Lindstrom v. Jones

Annotate this Case

603 So. 2d 960 (1992)

Robert E. LINDSTROM, Jr., d/b/a R.E. Lindstrom Construction Company v. Billy JONES.


Supreme Court of Alabama.

August 7, 1992.

James P. Hess of Burwell, Hess, McMurtrie & Johnson, P.C., Huntsville, for appellant.

E. Ray McKee, Jr., Huntsville, for appellee.

INGRAM, Justice.

On December 14, 1990, the trial court entered a judgment on an arbitration award between Robert E. Lindstrom and Billy Jones. On January 2, 1991, Jones filed a Rule 59(e), A.R.Civ.P., motion to alter, amend, or vacate the judgment. The trial court denied the motion on January 3, 1991.

On October 2, 1991, Jones filed what he claimed was a Rule 60(b)(6) motion with the trial court for relief from the December 14, 1990, judgment, alleging only a lack of notice of the January 3, 1991, ruling.

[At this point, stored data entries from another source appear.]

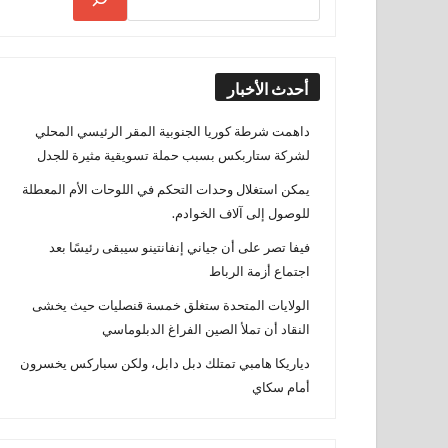
أحدث الأخبار
داهمت شرطة كوريا الجنوبية المقر الرئيسي المحلي
لشركة ستاربكس بسبب حملة تسويقية مثيرة للجدل
يمكن استغلال وحدات التحكم في اللوحات الأم المعطلة
للوصول إلى آلاف الخوادم.
فيفا تصر على أن جياني إنفانتينو سيبقى رئيسًا بعد
اجتماع أزمة الرباط
الولايات المتحدة ستغلق خمسة قنصليات حيث يخشى
النقاد أن تملأ الصين الفراغ الدبلوماسي
دياريكا هامبي تمتلك دبل دابل، ولكن سباركس يخسرون
أمام سكاي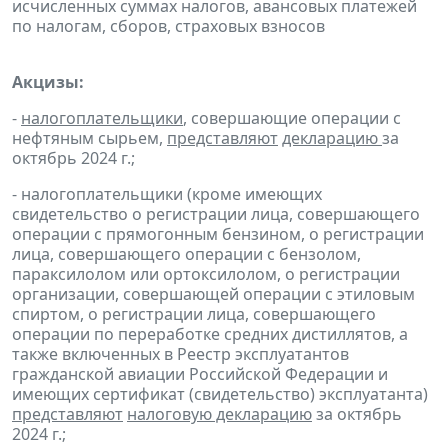
исчисленных суммах налогов, авансовых платежей
по налогам, сборов, страховых взносов
Акцизы:
-
налогоплательщики
, совершающие операции с
нефтяным сырьем,
представляют
декларацию
за
октябрь 2024 г.;
- налогоплательщики (кроме имеющих
свидетельство о регистрации лица, совершающего
операции с прямогонным бензином, о регистрации
лица, совершающего операции с бензолом,
параксилолом или ортоксилолом, о регистрации
организации, совершающей операции с этиловым
спиртом, о регистрации лица, совершающего
операции по переработке средних дистиллятов, а
также включенных в Реестр эксплуатантов
гражданской авиации Российской Федерации и
имеющих сертификат (свидетельство) эксплуатанта)
представляют
налоговую декларацию
за октябрь
2024 г.;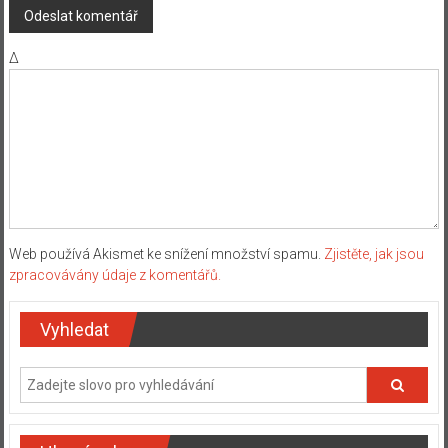
Δ
Web používá Akismet ke snížení množství spamu.
Zjistěte, jak jsou
zpracovávány údaje z komentářů.
Vyhledat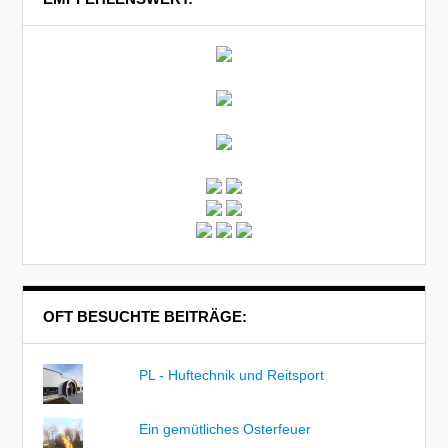
OFT BESUCHTE BEITRÄGE:
PL - Huftechnik und Reitsport
Ein gemütliches Osterfeuer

The trial court granted the motion and set aside the December 14, 1990, judgment. The trial court then entered a "final judgment" on December 18, 1991, in favor of Jones. Lindstrom now appeals, contending that the December 18, 1991, judgment is void.

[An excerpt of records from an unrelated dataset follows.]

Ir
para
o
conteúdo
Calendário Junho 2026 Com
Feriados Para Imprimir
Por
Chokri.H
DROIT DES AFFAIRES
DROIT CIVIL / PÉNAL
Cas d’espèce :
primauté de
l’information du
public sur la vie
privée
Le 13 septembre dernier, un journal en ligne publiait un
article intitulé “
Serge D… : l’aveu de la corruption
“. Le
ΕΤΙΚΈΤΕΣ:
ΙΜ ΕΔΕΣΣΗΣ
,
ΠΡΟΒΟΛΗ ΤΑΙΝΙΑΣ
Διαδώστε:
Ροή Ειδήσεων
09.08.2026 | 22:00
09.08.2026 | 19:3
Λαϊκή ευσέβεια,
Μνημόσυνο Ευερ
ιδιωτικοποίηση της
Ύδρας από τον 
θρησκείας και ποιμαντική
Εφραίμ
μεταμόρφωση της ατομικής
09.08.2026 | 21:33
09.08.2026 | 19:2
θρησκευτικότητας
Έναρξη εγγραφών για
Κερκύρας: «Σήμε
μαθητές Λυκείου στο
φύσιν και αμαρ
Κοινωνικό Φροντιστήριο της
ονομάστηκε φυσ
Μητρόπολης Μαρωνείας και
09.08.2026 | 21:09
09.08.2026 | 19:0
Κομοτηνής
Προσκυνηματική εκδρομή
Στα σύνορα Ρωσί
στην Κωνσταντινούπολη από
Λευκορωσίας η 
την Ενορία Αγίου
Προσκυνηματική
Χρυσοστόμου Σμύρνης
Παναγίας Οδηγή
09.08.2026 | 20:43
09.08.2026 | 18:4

Although Jones styled his motion before the trial court as a Rule 60(b)(6) motion, we hold that Rule 77(d), A.R.Civ.P, controls this case. See Corretti v. Pete Wilson Roofing Co., 507 So. 2d 408 (Ala. 1986). Rule 77(d) provides in pertinent part:

"Lack of notice of the entry [of an order or judgment] by the clerk does not affect the time to appeal or relieve or authorize the court to relieve a party for failure to appeal within the time allowed, except that upon a showing of excusable neglect based on a failure of the party to learn of the entry of the judgment or order the circuit court in any action may extend the time for appeal not exceeding 30 days from the expiration of the original *961 time now provided for appeals in civil actions."

Rule 77(d) provides the exclusive remedy in situations where a party claims lack of notice, and Rule 60(b) cannot be substituted as a method to extend the time within which to appeal. Corretti.

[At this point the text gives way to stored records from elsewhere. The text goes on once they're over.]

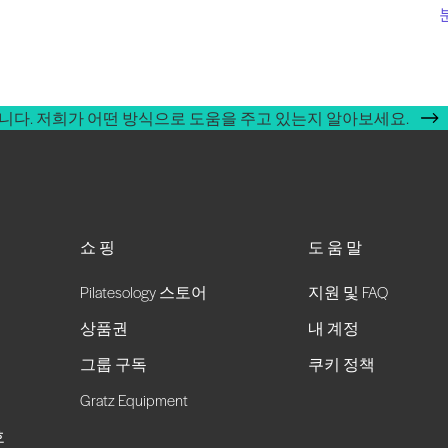
합니다. 저희가 어떤 방식으로 도움을 주고 있는지 알아보세요.
쇼핑
도움말
Pilatesology 스토어
지원 및 FAQ
상품권
내 계정
그룹 구독
쿠키 정책
Gratz Equipment
호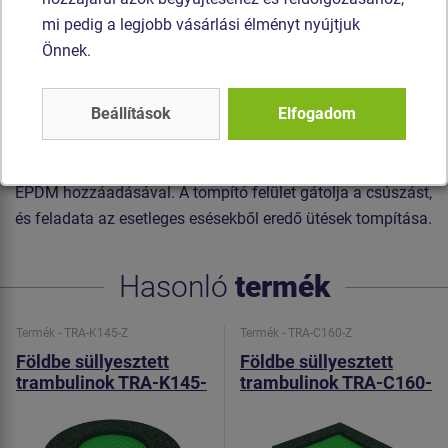
kerethez. A lamellák speciális, dörzsölődésnek és az
mi pedig a legjobb vásárlási élményt nyújtjuk
időjárási hatásoknak ellenálló műanyagból készültek.
Önnek.
Ennek köszönhetően a trambulin használata közben a
gyermekek viselhetnek lábbelit. Az ugró felület
Beállítások
Elfogadom
csúszásgátlóval is el van látva.
Tompító felület - speciális újrahasznosított gumiból készült
EPDM hozzáadásával. A tompító felület gátolja a csúszást,
és feladata az esetleges esésekből eredő ütések tompítása.
Hasonló
termék
Termék - TRA-K145-Z
Termék - TRA-C160-Z
Földbe süllyesztett
Földbe süllyesztett
trambulinok TRA-K145-
trambulinok TRA-C160-
Z
Z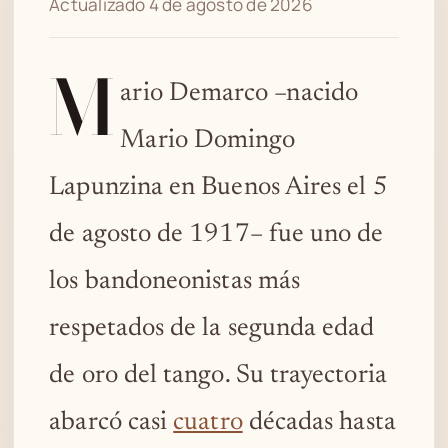
Actualizado 4 de agosto de 2026
M
ario Demarco –nacido
Mario Domingo
Lapunzina en Buenos Aires el 5
de agosto de 1917– fue uno de
los bandoneonistas más
respetados de la segunda edad
de oro del tango. Su trayectoria
abarcó casi
cuatro
décadas hasta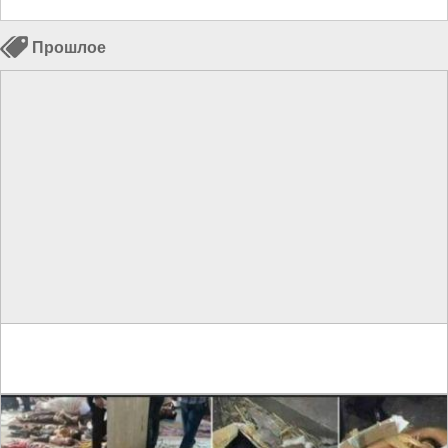
Прошлое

As noted above, Rule 77(d) controls this case and prevents Jones's alleged lack of notice from being a ground for a Rule 60(b) motion. Corretti. Because it was filed more than 72 days (42 days for appeal, plus 30 days as allowed by Rule 77(d)) after the trial court's denial of the Rule 59(e) motion on January 3, 1991, the trial court had no jurisdiction to rule on the motion. Therefore, the December 18, 1991, judgment is void. Further, the present notice of appeal was not timely filed from the January 3, 1991, final judgment, and this appeal is due to be dismissed.


HORNSBY, C.J., and ALMON, ADAMS and STEAGALL, JJ., concur.